**TEXTO:**
==========

Desafortunadamente, la cultura misma ha terminado por estancarse. La sociedad occidental se construyó sobre un modelo de civilización que le permitió crecer mucho, pero que igualmente contenía en su interior las semillas de su propia destrucción. Un gusano devora la fruta por dentro. Todos estamos de acuerdo en que toda forma de cultura está condenada a desaparecer algún día. Pero la cultura occidental sufre una crisis profunda, pues descansa sobre unos cimientos sumamente inestables y ha terminado por ser hemipléjica. En nombre del progreso, nuestra cultura renunció a todas sus viejas tradiciones; en nombre del individuo, renunció a la comunidad; en nombre del orden, renunció a las diferencias. Por lo tanto, está profundamente desvitalizada y su majestuosa flor ha perdido por completo su savia. Es por eso que el Occidente se está marchitando en estos momentos e incluso arrastra consigo al resto del mundo llevándolo a su perdición. El esplendor tecnológico y económico que antaño poseía le ha permitido conquistar el planeta y colonizar el imaginario de todos los pueblos.

El materialismo destruye la cultura


Sin embargo, no puede existir ninguna clase de cultura en un mundo que este puramente dedicado al comercio y al consumo. Nuestros contemporáneos siempre resultan indignados frente a los brotes endémicos de delincuencia que azotan nuestras sociedades, sin entender que estos delitos son sólo el rostro ilegal, oscuro y miserable de la estafa legalizada e institucionalizada que ha sido santificada por la lógica del mercado y los amos del Capital. La cultura, por su parte, no puede ser mercantilizada; ella esta basada en una profundización de las relaciones, en la ampliación de los gustos y la espiritualización de los estilos de vida; favorece lo cualitativo sobre lo cuantitativo. La tradición confuciana, que coincide en esto con el taoísmo, considera que apenas se puede diferenciar al comerciante del ladrón: uno busca su propio beneficio al amparo de las leyes, mientras que el otro busca su propio beneficio disfrazándolo mediante el crimen. En cambio, el hombre bueno trabaja por conseguir la armonía general: no solo por ser altruista, sino también porque comprende que el bienestar común tiene un impacto directo en su propia felicidad personal. Confucio había descubierto este principio de “no separabilidad” muchísimo antes que todos nuestros científicos modernos. Todo en este mundo consigue sostenerse como parte de una vasta cadena, de modo que el más mínimo temblor termina por sentirse en todos los eslabones de nuestra civilización. Debemos estar unidos si queremos trabajar por la recuperación de la cultura; debemos hacer que el progreso y la tradición, el individuo y el grupo, el orden y la diferencia trabajen todos juntos.

==========

**TAREA ASIGNADA 1:**
Según el texto sobre la cultura occidental, ¿qué otra tradición coincide con la confuciana en que apenas se puede diferenciar al comerciante del ladrón?
**TAREA ASIGNADA 2:**
Enumera todo aquello a lo que, de acuerdo con el texto sobre la cultura occidental, renunció nuestra cultura.
**TAREA ASIGNADA 3:**
Reanuda el texto sobre la cultura occidental a partir de su última oración.
Las filas provienen de una fuente distinta a la del texto sobre la cultura occidental.

==========

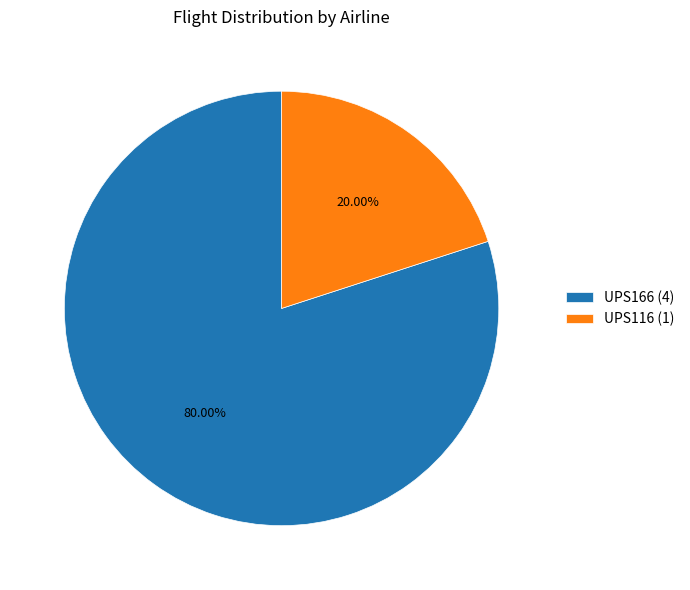

How many segments does this pie chart have?

2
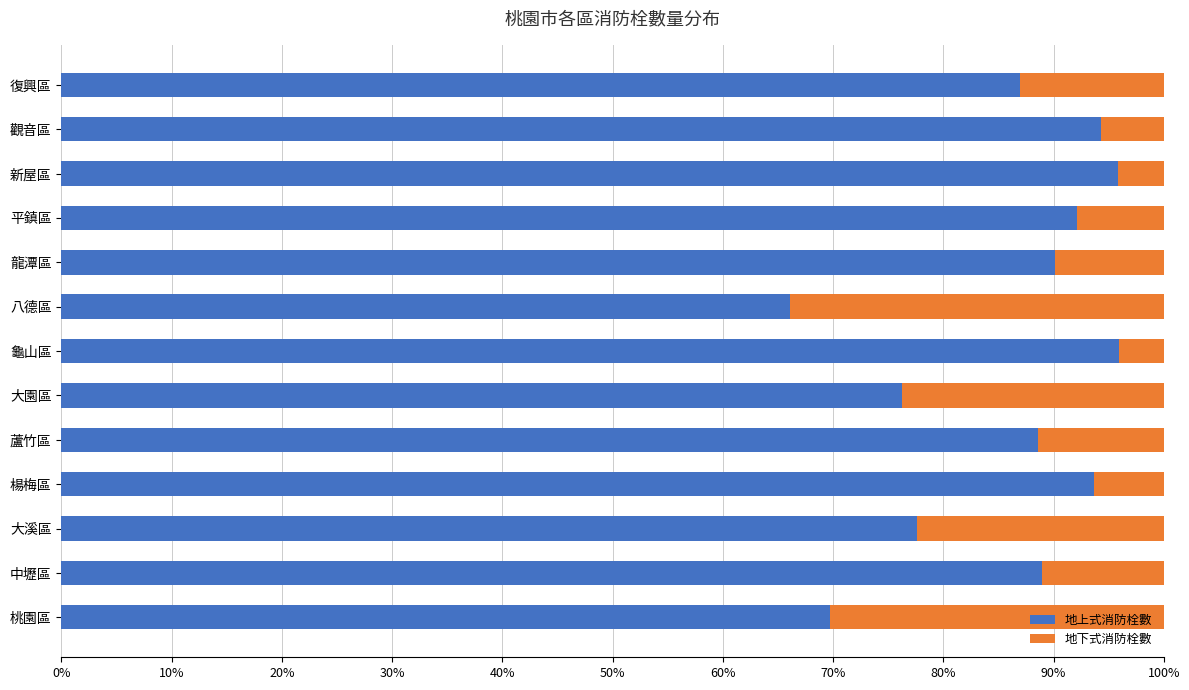

What is the lowest value of the 地上式消防栓數 series?

66.1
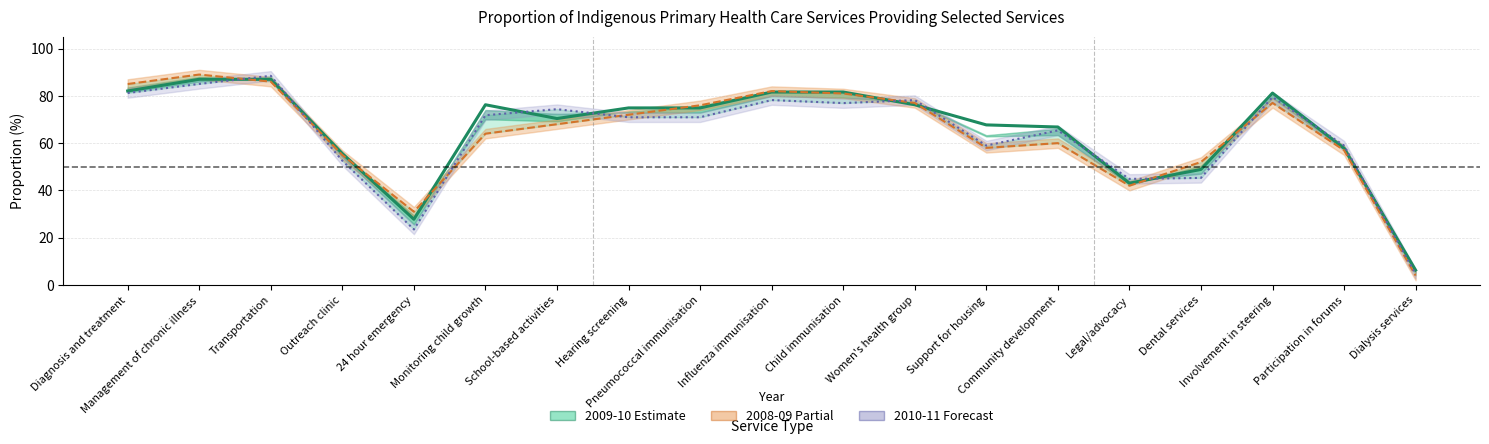

What is the sum of the 2010-11 (Forecast) values at Women's health group and Community development?

143.6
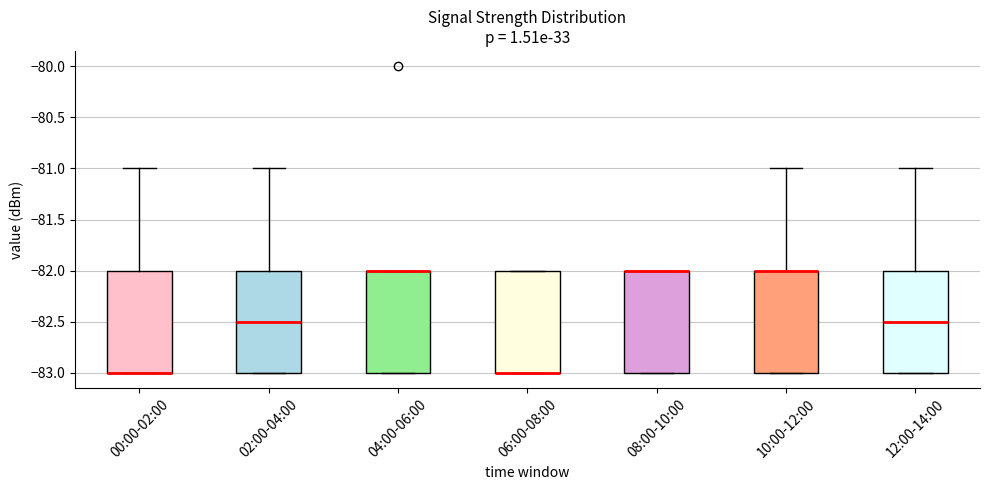

Reading left to right, transcribe this box plot: for each box, give where its median line is, the range the box spans, and where its two whiskers end, as read against the y-axis. The values are not printed on the chart, so give them approximately, as read against the axis.

00:00-02:00: median -83.0 (drawn on the box's lower edge), box -83.0 to -82.0, whiskers -83.0 to -81.0
02:00-04:00: median -82.5, box -83.0 to -82.0, whiskers -83.0 to -81.0
04:00-06:00: median -82.0 (drawn on the box's upper edge), box -83.0 to -82.0, whiskers -83.0 to -82.0
06:00-08:00: median -83.0 (drawn on the box's lower edge), box -83.0 to -82.0, whiskers -83.0 to -82.0
08:00-10:00: median -82.0 (drawn on the box's upper edge), box -83.0 to -82.0, whiskers -83.0 to -82.0
10:00-12:00: median -82.0 (drawn on the box's upper edge), box -83.0 to -82.0, whiskers -83.0 to -81.0
12:00-14:00: median -82.5, box -83.0 to -82.0, whiskers -83.0 to -81.0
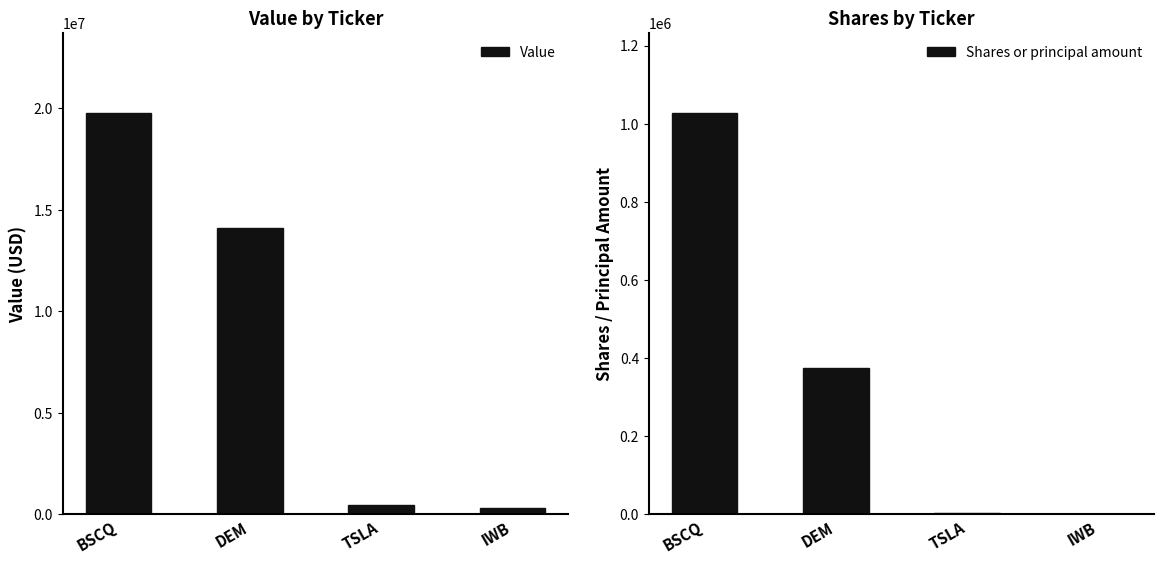

Reading right to left, extract all data points from this chart.

Value: 306713	464176	14090566	19763300
Shares or principal amount: 1377	2889	375648	1026937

==========

**ESPACIO DE RESPUESTA 1:**
El taoísmo.

**ESPACIO DE RESPUESTA 2:**
Sus viejas tradiciones, la comunidad y las diferencias.

**ESPACIO DE RESPUESTA 3:**
Tanto la cultura popular como la cultura académica se encuentran en una situación de desorden. Sostener la cultura resulta ser un esfuerzo demasiado grande para toda una serie de poblaciones que se encuentran cansadas, que ya no tienen la fuerza para ver más allá del deseo de consumir o de acumular dinero. Las fiestas que antes se hacían en nuestros vecindarios han desaparecido y cada vez leemos muchos menos libros sustanciales. Seguimos festejando y leyendo, por supuesto, pero de una forma que está completamente adapta a nuestro mundo moderno, lleno de inconstancia, superficialidad y zapping. Esa es la muerte de la cultura.


Parece que nuestro tiempo, o al menos sus aspectos más negativos, están dominados ante todo por el materialismo. Vivimos en una época marcada por el desencanto tecnológico. Eso significa que se está desvaneciendo la red simbólica que una vez estructuró la existencia humana. Debido a que hoy existe una verdadera profusión de bienes, hemos acabado por perder el sentido del límite, de la carencia y del cuestionamiento. Hemos perdido nuestro rumbo, ya fuera bueno o malo, porque ya no nos importa a donde nos conduzcan los acontecimientos, ni conocemos los caminos de la virtud o de la perdición. Sin embargo, sería un error idealizar al hombre del pasado; era tan mezquino y patético como cualquiera que surgió después de él; pero uno puede imaginar, por otro lado, que tenía un sentido más claro de la precariedad humana y el dolor que nosotros. Sin duda eso lo hacía mucho más modesto y, quizás, en algunos casos, más preocupado por lo que realmente importa. 

Es entre lo que queda de la clase obrera donde se conservan los últimos vestigios de estas conductas admirables, precisamente porque los trabajadores son los únicos que siguen careciendo de algo que pueda materializarse plenamente. Por lo tanto, intentan compensar su desgracia social con placeres de otro orden, que requieren más esfuerzo, pero que al final resultan más bellos: el compañerismo, el sentido de la solidaridad, el amor por el juego en todas sus formas… Ken Loach es sin duda el cineasta que mejor sabe retratar esta atmósfera en que dominan estos entornos sociales que se encuentran en pleno proceso de desintegración social. Son ambientes donde no faltan las carencias, pero que aún llevan en ocasiones la huella evanescente y anticuada de un mundo cambiante y que está desapareciendo: un mundo que existía antes del nacimiento de la tecnología, mucho antes de la aparición de la riqueza y también antes de que fuera ahogado por los medios de comunicación.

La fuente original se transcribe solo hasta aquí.